Rose, K. A., Holsman, K., Nye, J. A., Markowitz, E. H., Banha, T. N. S., Bueno-Pardo, J., … others. (2024). Advancing bioenergetics-based modeling to improve climate change projections of marine ecosystems. Marine Ecology Progress Series, 732, 193–221. Retrieved from https://www.int-res.com/articles/meps_oa/m732p193.pdf

Summary

Climate change has rapidly altered marine ecosystems and is expected to continue to push systems and species beyond historical baselines into novel conditions. Projecting responses of organisms and populations to these novel environmental conditions often requires extrapolations beyond observed conditions, challenging the predictive limits of statistical modeling capabilities. Bioenergetics modeling provides the mechanistic basis for projecting climate change effects on marine living resources in novel conditions, has a long history of development, and has been applied widely to fish and other taxa.
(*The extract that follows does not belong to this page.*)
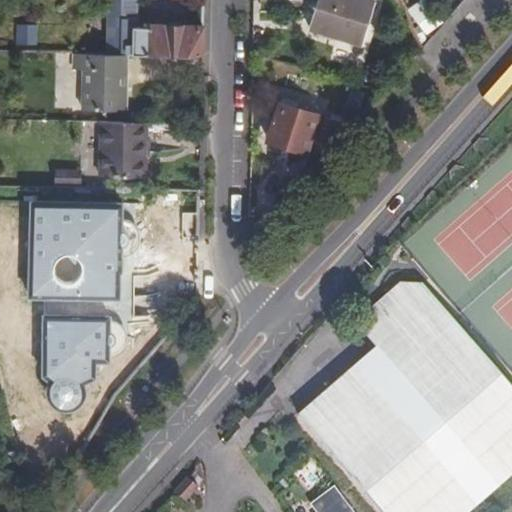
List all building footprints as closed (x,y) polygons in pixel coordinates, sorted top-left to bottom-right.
[(106,3),(106,21),(135,21),(134,0),(98,0),(98,3),(106,3)] [(355,0),(314,0),(306,31),(358,45),(371,4),(355,0)] [(428,0),(427,0),(405,22),(420,52),(442,27),(428,0)] [(17,25),(18,46),(41,45),(40,24),(17,25)] [(132,30),(131,56),(200,58),(201,28),(145,27),(145,30),(132,30)] [(125,112),(126,56),(71,55),(71,72),(81,73),(81,112),(125,112)] [(278,106),(267,144),(305,155),(316,117),(278,106)] [(144,124),(100,123),(98,178),(143,179),(144,124)] [(50,172),(50,189),(75,189),(75,173),(50,172)] [(124,204),(33,202),(31,296),(121,298),(122,255),(132,248),(134,238),(131,228),(123,223),(124,204)] [(412,290),(402,298),(400,309),(371,335),(385,355),(308,423),(385,511),(486,511),(511,490),(511,385),(432,291),(412,290)] [(366,328),(371,335),(400,309),(402,298),(366,328)] [(124,308),(55,307),(54,380),(52,388),(51,398),(57,407),(67,410),(75,407),(83,403),(84,380),(96,381),(97,362),(123,363),(124,308)] [(197,483),(183,498),(192,506),(206,492),(197,483)] [(310,511),(348,511),(333,487),(305,504),(310,511)]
We provide our perspective on 4 opportunities that will advance the ability of bioenergetics-based models to depict changes in the productivity and distribution of fishes and other marine organisms, leading to more robust projections of climate impacts. These are (1) improved depiction of bioenergetics processes to derive realistic individual-level response(s) to complex changes in environmental conditions, (2) innovations in scaling individual-level bioenergetics to project responses at the population and food web levels, (3) more realistic coupling between spatial dynamics and bioenergetics to better represent the local- to regional-scale differences in the effects of climate change on the spatial distributions of organisms, and (4) innovations in model validation to ensure that the next generation of bioenergetics-based models can be used with known and sufficient confidence. Our focus on specific opportunities will enable critical advancements in bioenergetics modeling and position the modeling community to make more accurate and robust projections of the effects of climate change on individuals, populations, food webs, and ecosystems.